Triodontella sansibarica

Scientific classification
- Kingdom: Animalia
- Phylum: Arthropoda
- Clade: Pancrustacea
- Class: Insecta
- Order: Coleoptera
- Suborder: Polyphaga
- Infraorder: Scarabaeiformia
- Family: Scarabaeidae
- Genus: Triodontella
- Species: T. sansibarica
- Binomial name: Triodontella sansibarica (Brenske, 1896)
- Synonyms: Triodonta sansibarica Brenske, 1896;

= Triodontella sansibarica =

- Genus: Triodontella
- Species: sansibarica
- Authority: (Brenske, 1896)
- Synonyms: Triodonta sansibarica Brenske, 1896

Species of beetle

Triodontella sansibarica is a species of beetle of the family Scarabaeidae. It is found in Tanzania.

==Description==
Adults reach a length of about 5 mm. They are similar to Triodontella nitidula, but overall more sparsely pubescent. They are yellowish, with the abdomen and lateral margins of the elytra somewhat darker.

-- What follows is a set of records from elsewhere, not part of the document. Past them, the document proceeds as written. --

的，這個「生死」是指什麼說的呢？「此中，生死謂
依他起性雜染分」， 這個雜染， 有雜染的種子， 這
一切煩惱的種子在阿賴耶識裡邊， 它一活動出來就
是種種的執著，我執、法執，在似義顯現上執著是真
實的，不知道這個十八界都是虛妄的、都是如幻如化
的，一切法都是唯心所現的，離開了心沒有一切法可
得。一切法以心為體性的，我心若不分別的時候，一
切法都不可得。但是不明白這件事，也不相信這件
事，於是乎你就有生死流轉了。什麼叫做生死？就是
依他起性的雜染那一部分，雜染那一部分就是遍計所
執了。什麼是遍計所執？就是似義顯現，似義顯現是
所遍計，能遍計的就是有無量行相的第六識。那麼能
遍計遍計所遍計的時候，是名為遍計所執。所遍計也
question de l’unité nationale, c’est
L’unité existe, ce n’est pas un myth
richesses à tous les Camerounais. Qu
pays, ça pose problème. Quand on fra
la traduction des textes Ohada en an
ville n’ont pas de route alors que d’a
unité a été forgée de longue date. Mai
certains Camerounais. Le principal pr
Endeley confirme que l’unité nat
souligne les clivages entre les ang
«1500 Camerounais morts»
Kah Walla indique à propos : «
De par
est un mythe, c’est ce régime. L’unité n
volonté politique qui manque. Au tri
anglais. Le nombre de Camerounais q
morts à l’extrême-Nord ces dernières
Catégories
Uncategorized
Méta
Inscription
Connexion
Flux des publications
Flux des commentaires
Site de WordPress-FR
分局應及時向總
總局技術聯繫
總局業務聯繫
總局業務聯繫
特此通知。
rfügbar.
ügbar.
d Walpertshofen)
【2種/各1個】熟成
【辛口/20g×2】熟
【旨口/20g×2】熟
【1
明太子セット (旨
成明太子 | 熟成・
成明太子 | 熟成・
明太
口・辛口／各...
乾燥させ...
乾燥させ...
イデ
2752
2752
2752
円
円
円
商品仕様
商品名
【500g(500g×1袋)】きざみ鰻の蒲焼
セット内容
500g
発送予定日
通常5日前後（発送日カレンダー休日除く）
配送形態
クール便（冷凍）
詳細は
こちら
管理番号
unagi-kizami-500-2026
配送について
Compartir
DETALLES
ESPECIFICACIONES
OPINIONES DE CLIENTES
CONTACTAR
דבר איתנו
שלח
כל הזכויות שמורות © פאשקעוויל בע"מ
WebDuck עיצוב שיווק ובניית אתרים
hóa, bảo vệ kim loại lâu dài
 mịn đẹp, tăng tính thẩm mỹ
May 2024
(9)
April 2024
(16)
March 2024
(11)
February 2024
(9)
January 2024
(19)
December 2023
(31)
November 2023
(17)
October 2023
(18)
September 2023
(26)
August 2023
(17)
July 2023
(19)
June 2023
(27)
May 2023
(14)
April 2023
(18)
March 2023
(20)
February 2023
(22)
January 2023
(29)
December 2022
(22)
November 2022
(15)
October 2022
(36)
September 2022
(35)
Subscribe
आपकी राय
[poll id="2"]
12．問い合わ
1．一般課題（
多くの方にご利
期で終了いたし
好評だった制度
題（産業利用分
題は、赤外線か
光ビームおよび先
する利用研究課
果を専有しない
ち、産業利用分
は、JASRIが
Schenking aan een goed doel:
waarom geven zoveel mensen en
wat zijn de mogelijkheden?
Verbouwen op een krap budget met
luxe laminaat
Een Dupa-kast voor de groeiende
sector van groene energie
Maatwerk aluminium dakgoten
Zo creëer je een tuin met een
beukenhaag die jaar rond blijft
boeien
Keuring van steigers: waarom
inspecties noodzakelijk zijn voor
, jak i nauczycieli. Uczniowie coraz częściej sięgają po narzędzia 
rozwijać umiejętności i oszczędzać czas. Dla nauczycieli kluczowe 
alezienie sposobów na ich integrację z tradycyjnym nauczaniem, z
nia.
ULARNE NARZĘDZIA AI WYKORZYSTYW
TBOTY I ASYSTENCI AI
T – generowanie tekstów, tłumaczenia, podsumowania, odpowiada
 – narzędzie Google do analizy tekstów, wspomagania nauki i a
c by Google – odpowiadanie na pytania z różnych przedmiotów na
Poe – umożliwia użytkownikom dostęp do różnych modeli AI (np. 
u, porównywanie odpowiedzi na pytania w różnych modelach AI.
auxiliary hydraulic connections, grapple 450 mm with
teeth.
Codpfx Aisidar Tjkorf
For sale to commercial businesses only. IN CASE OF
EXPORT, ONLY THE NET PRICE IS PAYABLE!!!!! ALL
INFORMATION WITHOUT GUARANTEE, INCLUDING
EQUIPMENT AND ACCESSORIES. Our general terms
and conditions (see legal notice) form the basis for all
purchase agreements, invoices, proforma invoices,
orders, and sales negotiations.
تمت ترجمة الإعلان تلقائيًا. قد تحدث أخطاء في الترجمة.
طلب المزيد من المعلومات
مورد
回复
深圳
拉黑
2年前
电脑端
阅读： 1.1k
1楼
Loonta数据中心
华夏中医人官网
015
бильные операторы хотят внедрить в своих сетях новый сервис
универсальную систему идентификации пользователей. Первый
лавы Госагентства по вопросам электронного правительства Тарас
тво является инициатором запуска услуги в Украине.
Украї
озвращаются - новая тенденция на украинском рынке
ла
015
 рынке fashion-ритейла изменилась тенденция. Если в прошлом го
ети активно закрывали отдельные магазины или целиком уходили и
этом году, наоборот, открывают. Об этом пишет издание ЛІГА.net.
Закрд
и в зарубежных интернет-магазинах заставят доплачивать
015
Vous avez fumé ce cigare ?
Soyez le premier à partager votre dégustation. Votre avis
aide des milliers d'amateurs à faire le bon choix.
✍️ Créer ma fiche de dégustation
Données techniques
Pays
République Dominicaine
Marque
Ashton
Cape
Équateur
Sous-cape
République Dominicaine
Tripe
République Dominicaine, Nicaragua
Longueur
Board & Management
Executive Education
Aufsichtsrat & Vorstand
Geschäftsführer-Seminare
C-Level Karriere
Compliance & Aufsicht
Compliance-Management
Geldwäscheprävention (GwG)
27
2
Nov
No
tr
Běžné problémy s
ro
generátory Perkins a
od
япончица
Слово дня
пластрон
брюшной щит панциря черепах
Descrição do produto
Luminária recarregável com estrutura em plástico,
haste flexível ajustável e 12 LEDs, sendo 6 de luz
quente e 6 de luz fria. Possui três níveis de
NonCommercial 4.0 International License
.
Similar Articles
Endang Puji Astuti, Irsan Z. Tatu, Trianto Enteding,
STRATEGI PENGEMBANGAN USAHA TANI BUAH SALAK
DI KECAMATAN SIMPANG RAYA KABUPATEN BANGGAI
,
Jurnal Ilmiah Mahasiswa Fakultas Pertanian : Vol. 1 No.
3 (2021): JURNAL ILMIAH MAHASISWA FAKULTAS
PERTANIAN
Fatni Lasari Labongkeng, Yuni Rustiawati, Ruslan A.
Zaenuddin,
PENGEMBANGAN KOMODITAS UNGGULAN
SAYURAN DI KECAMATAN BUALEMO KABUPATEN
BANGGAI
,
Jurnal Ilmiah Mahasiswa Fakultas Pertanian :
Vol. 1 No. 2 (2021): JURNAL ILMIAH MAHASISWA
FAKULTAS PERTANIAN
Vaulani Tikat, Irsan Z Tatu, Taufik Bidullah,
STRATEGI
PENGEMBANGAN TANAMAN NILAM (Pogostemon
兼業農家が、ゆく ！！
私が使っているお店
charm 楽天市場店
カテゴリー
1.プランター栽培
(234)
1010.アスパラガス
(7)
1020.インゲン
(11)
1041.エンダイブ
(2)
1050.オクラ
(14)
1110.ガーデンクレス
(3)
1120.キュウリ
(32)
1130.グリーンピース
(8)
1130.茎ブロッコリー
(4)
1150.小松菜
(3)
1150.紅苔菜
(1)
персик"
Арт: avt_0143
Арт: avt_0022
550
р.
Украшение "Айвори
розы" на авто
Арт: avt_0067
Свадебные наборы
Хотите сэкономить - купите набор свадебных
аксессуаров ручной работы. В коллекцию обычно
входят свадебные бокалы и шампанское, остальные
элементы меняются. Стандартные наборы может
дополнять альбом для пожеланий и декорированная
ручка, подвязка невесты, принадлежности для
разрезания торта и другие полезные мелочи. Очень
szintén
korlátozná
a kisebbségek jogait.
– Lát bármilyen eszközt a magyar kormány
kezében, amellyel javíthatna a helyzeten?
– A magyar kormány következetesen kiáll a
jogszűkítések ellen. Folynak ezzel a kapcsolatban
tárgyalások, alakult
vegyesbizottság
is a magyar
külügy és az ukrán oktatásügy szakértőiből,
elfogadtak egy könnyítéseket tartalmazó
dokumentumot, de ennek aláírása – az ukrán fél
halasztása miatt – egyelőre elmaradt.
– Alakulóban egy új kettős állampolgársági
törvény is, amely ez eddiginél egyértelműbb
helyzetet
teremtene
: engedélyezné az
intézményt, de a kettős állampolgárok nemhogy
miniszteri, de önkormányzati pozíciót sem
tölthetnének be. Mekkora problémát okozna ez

The clypeus is tapered, distinctly emarginate anteriorly, densely, finely wrinkled-punctate. The frons is granularly punctate and sparsely covered with greyish pubescence. The pronotum is very finely punctate and sparsely pubescent. The elytra are also sparsely pubescent. The pygidium is somewhat convex and the hairs are more robust.